*Description of the task:*
The records below need to be repeated exactly, though not their pictures.

Data items:

────────

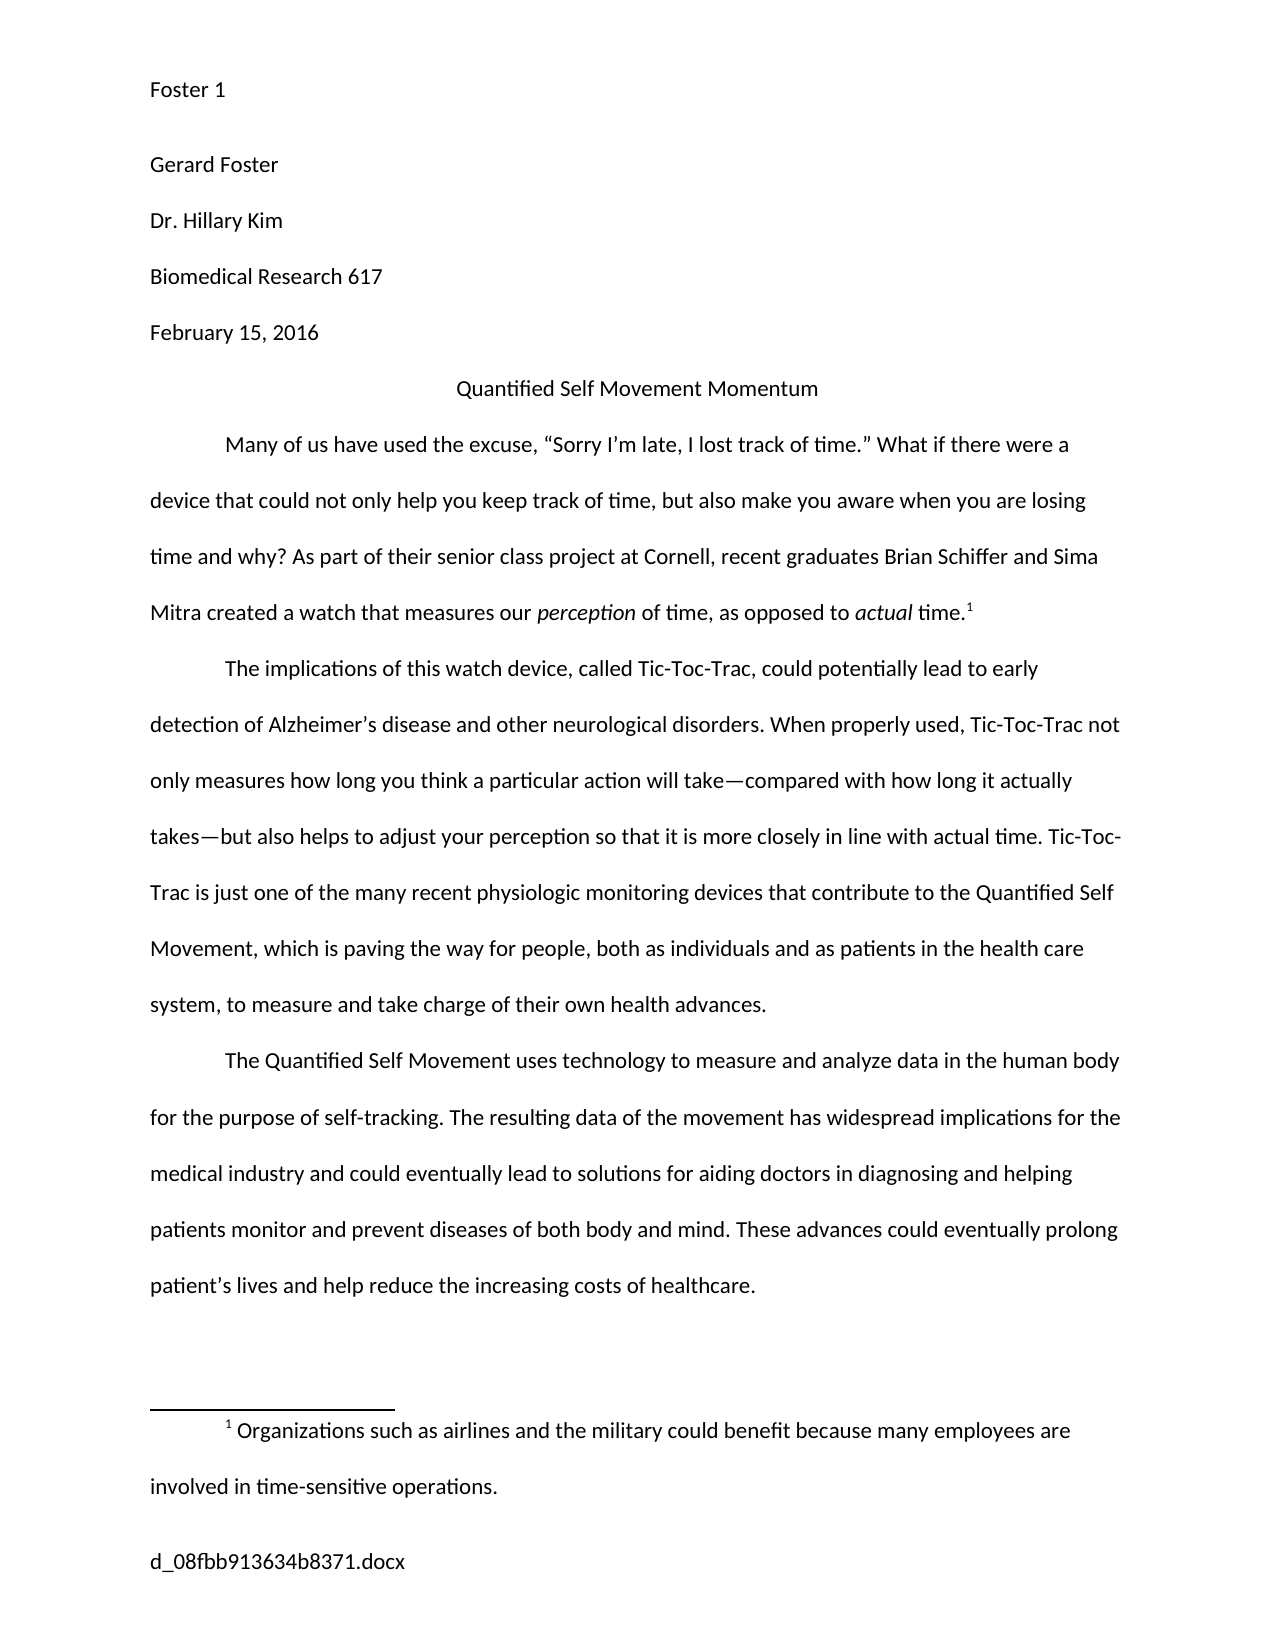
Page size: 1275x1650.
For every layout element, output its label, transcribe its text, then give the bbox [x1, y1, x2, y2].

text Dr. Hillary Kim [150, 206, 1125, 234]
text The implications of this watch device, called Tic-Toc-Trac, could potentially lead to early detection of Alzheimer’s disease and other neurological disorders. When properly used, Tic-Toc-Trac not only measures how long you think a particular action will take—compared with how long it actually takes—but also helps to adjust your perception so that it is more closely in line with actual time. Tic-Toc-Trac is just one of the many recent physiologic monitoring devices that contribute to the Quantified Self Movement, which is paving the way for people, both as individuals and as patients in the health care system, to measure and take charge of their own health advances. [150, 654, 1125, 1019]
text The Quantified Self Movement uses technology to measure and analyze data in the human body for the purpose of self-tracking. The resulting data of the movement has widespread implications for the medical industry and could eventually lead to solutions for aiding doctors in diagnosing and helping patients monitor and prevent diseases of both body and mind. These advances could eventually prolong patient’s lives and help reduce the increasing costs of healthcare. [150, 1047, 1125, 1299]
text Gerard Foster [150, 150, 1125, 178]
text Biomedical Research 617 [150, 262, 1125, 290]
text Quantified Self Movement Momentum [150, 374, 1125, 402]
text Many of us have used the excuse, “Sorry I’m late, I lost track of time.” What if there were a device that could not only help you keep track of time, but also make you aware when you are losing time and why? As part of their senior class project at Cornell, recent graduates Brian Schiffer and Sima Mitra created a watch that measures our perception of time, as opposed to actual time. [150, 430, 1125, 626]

────────

*Answer to the problem:*
Page size: 1275x1650.
For every layout element, output its label, transcribe its text, then give the bbox [x1, y1, x2, y2].

text Dr. Hillary Kim [150, 206, 1125, 234]
text The implications of this watch device, called Tic-Toc-Trac, could potentially lead to early detection of Alzheimer’s disease and other neurological disorders. When properly used, Tic-Toc-Trac not only measures how long you think a particular action will take—compared with how long it actually takes—but also helps to adjust your perception so that it is more closely in line with actual time. Tic-Toc-Trac is just one of the many recent physiologic monitoring devices that contribute to the Quantified Self Movement, which is paving the way for people, both as individuals and as patients in the health care system, to measure and take charge of their own health advances. [150, 654, 1125, 1019]
text The Quantified Self Movement uses technology to measure and analyze data in the human body for the purpose of self-tracking. The resulting data of the movement has widespread implications for the medical industry and could eventually lead to solutions for aiding doctors in diagnosing and helping patients monitor and prevent diseases of both body and mind. These advances could eventually prolong patient’s lives and help reduce the increasing costs of healthcare. [150, 1047, 1125, 1299]
text Gerard Foster [150, 150, 1125, 178]
text Biomedical Research 617 [150, 262, 1125, 290]
text Quantified Self Movement Momentum [150, 374, 1125, 402]
text Many of us have used the excuse, “Sorry I’m late, I lost track of time.” What if there were a device that could not only help you keep track of time, but also make you aware when you are losing time and why? As part of their senior class project at Cornell, recent graduates Brian Schiffer and Sima Mitra created a watch that measures our perception of time, as opposed to actual time. [150, 430, 1125, 626]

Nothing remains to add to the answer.